Walcott Brian P, Khanna Arjun, Kwon Churl-Su, Phillips H Westley, Nahed Brian V, Coumans Jean-Valery
Department of Neurosurgery, Massachusetts General Hospital and Harvard Medical School, 55 Fruit Street, White Building Room 502, Boston, MA 02114, USA.
Department of Neurosurgery, Massachusetts General Hospital and Harvard Medical School, 55 Fruit Street, White Building Room 502, Boston, MA 02114, USA.
J Clin Neurosci. 2014 Dec;21(12):2107-11. doi: 10.1016/j.jocn.2014.05.016. Epub 2014 Jul 24.

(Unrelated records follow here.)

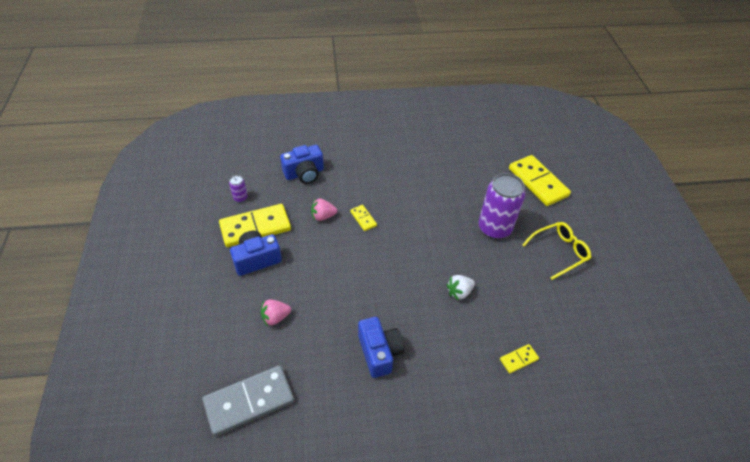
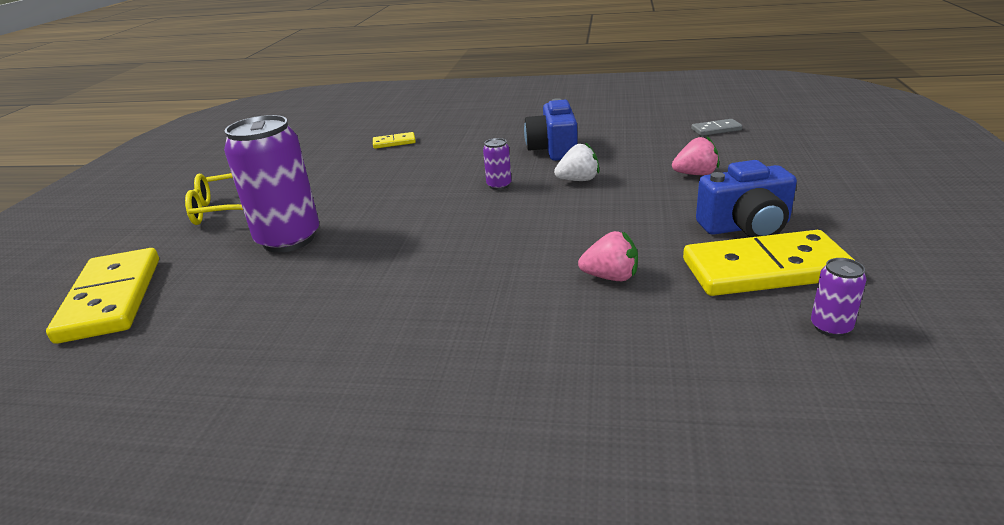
camera: 160 degrees left, 20 degrees down
(249, 401) = (716, 130): grey domino -> grey domino, size x0.46
(304, 173) = (655, 371): blue camera -> none
(363, 219) = (524, 267): yellow domino -> none
(402, 293) = (499, 185): none -> purple can
(459, 292) = (416, 183): white strawberry -> white strawberry (578, 180)

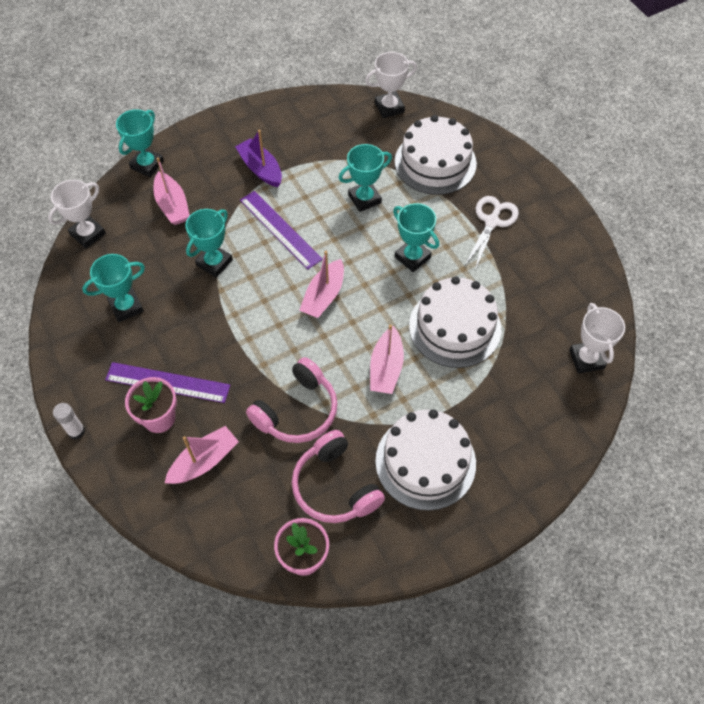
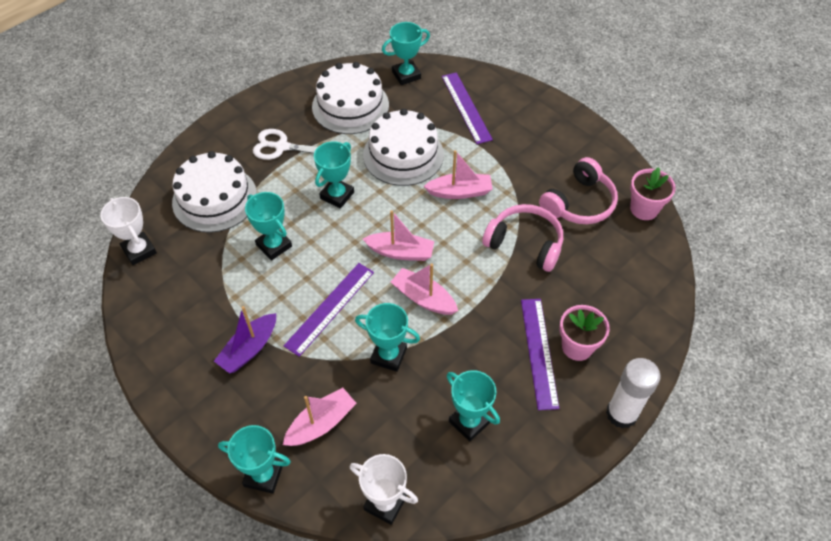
camera: 105 degrees left, 5 degrees down
(76, 431) = (621, 414): white glue stick -> white glue stick, size x1.80
(204, 461) = (601, 298): pink boat -> pink boat (424, 298)
(425, 462) = (533, 153): white cake -> white cake (350, 106)
(518, 410) = (466, 107): none -> purple ruler
(586, 359) = (406, 75): white trophy -> turquoise trophy

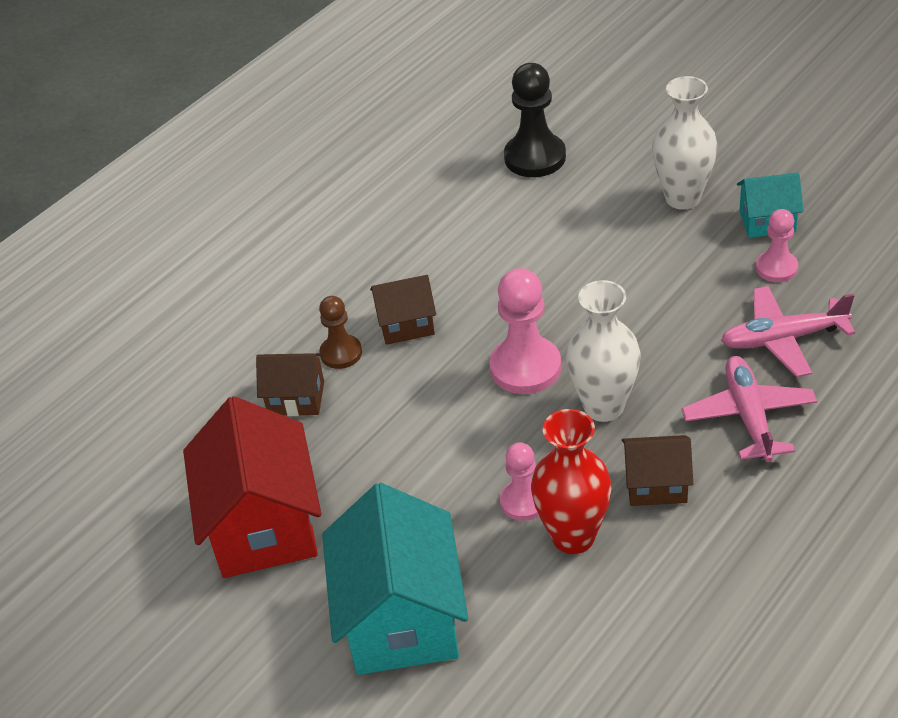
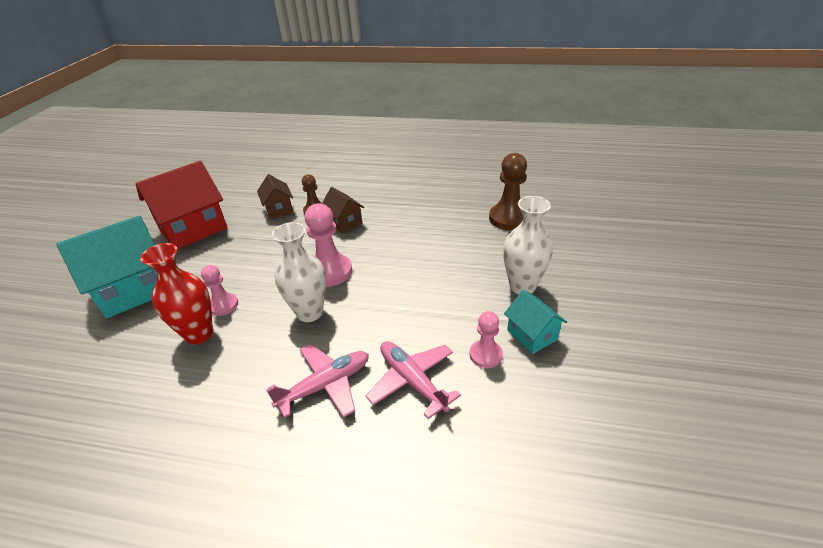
camera: 60 degrees right, 5 degrees down
(535, 157) = (508, 218): black pawn -> brown pawn
(656, 485) = (248, 357): brown house -> none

Although the pre-surgical management of patients with acute traumatic subdural hematoma prioritizes rapid transport to the operating room, there is conflicting evidence regarding the importance of time interval from injury to surgery with regards to outcomes. We sought to determine the association of surgical timing with outcomes for subdural hematoma. A retrospective review was performed of 522 consecutive patients admitted to a single center from 2006-2012 who underwent emergent craniectomy for acute subdural hematoma. After excluding patients with unknown time of injury, penetrating trauma, concurrent cerebrovascular injury, epidural hematoma, or intraparenchymal hemorrhage greater than 30 mL, there remained 45 patients identified for analysis. Using a multiple regression model, we examined the effect of surgical timing, in addition to other variables on in-hospital mortality (primary outcome), as well as the need for tracheostomy or gastrostomy (secondary outcome). We found that increasing injury severity score (odds ratio [OR] 1.146; 95% confidence interval [CI] 1.035-1.270; p=0.009) and age (OR1.066; 95%CI 1.006-1.129; p=0.031) were associated with in-hospital mortality in multivariate analysis. In this model, increasing time to surgery was not associated with mortality, and in fact had a significant effect in decreasing mortality (OR 0.984; 95%CI 0.971-0.997; p=0.018). Premorbid aspirin use was associated with a paradoxical decrease in mortality (OR 0.019; 95%CI 0.001-0.392; p=0.010). In this patient sample, shorter time interval from injury to surgery was not associated with better outcomes. While there are potential confounding factors, these findings support the evaluation of rigorous preoperative resuscitation as a priority in future study.
尽管急性创伤性硬膜下血肿患者的术前管理优先考虑快速转运至手术室,但关于受伤至手术的时间间隔对预后的重要性,证据存在冲突。我们试图确定手术时机与硬膜下血肿预后之间的关联。对2006年至2012年期间连续入住单一中心的522例因急性硬膜下血肿接受急诊颅骨切除术的患者进行了回顾性研究。在排除受伤时间不明、穿透性创伤、并发脑血管损伤、硬膜外血肿或脑实质内出血大于30 mL的患者后,剩余45例患者纳入分析。我们使用多元回归模型,除其他变量外,研究了手术时机对住院死亡率(主要结局)以及气管切开术或胃造口术需求(次要结局)的影响。我们发现,在多变量分析中,损伤严重程度评分增加(比值比[OR] 1.146;95%置信区间[CI] 1.035 - 1.270;p = 0.009)和年龄增加(OR1.066;95%CI 1.006 - 1.129;p = 0.031)与住院死亡率相关。在该模型中,手术时间延长与死亡率无关,事实上对降低死亡率有显著影响(OR 0.984;95%CI 0.971 - 0.997;p = 0.018)。病前使用阿司匹林与死亡率反常降低相关(OR 0.019;95%CI 0.001 - 0.392;p = 0.010)。在该患者样本中,受伤至手术的时间间隔较短与较好的预后无关。虽然存在潜在的混杂因素,但这些发现支持在未来研究中将严格的术前复苏评估作为优先事项。